Your instructions »
Copy out every line below without changing anything, but omit the pictures.

Stored data entries »
((

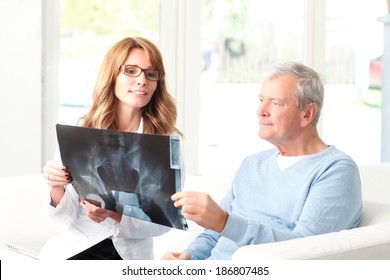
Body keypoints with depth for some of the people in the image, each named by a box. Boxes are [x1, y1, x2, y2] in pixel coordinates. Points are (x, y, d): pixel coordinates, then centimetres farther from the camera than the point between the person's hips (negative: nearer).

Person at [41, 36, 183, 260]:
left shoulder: (167, 140, -2)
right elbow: (68, 217, -1)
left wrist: (115, 215, -24)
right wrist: (56, 189, -22)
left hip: (132, 256, 0)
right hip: (80, 247, 1)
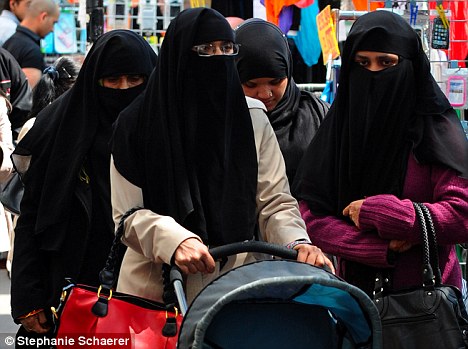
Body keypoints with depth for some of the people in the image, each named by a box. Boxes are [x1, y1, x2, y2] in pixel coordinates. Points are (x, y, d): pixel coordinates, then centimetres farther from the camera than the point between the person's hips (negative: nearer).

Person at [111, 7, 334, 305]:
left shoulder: (253, 119, 7)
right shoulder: (138, 123, -1)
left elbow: (275, 202, 5)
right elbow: (129, 214, -5)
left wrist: (298, 242, -16)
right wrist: (174, 240, -25)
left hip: (236, 288, 2)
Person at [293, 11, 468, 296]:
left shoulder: (436, 128, -5)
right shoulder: (340, 126, 3)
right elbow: (312, 215, -2)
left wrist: (375, 212, -16)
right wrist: (382, 247, -16)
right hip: (356, 287, 2)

))

Written solution »
Body keypoints with depth for some of the people in the image, each named by a box. Boxes are [x1, y1, x2, y2] in pixel coordinates. Points are (x, y, d): pixel coordinates, then centimetres farther from the camera than the point between the person's hips (negative: nearer).

Person at [41, 36, 183, 260]:
left shoulder: (167, 140, -2)
right elbow: (68, 217, -1)
left wrist: (115, 215, -24)
right wrist: (56, 189, -22)
left hip: (132, 256, 0)
right hip: (80, 247, 1)
Body keypoints with depth for some of the people in the image, each named by a box. Boxes are [x1, y1, x2, y2] in pixel coordinates. Points are (x, y, d): pixel coordinates, then centimetres farther from the camera than the point between the person's hips (negative: nearer).

Person at [111, 7, 334, 305]:
left shoulder: (253, 119, 7)
right shoulder: (138, 123, -1)
left elbow: (275, 202, 5)
right elbow: (129, 214, -5)
left wrist: (298, 242, -16)
right wrist: (174, 240, -25)
left hip: (236, 288, 2)
Person at [293, 11, 468, 296]:
left shoulder: (436, 128, -5)
right shoulder: (340, 126, 3)
right elbow: (312, 215, -2)
left wrist: (375, 212, -16)
right wrist: (382, 247, -16)
right hip: (356, 287, 2)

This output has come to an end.